[Start of Attachment]

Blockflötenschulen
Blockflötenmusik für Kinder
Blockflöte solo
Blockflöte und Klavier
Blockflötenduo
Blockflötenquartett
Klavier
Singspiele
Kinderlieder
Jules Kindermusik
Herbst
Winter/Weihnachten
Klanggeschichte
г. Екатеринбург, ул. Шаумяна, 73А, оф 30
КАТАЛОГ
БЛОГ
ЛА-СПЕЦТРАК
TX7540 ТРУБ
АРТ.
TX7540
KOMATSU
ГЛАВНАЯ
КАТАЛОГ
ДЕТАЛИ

[End of Attachment]

▶ _Try it_: Please let your answer be exactly the lines from the one holding "г. Екатеринбург, ул. Шаумяна, 73А, оф 30" through the last line of the entries above, both ends included.

▶ _Solution_:
г. Екатеринбург, ул. Шаумяна, 73А, оф 30
КАТАЛОГ
БЛОГ
ЛА-СПЕЦТРАК
TX7540 ТРУБ
АРТ.
TX7540
KOMATSU
ГЛАВНАЯ
КАТАЛОГ
ДЕТАЛИ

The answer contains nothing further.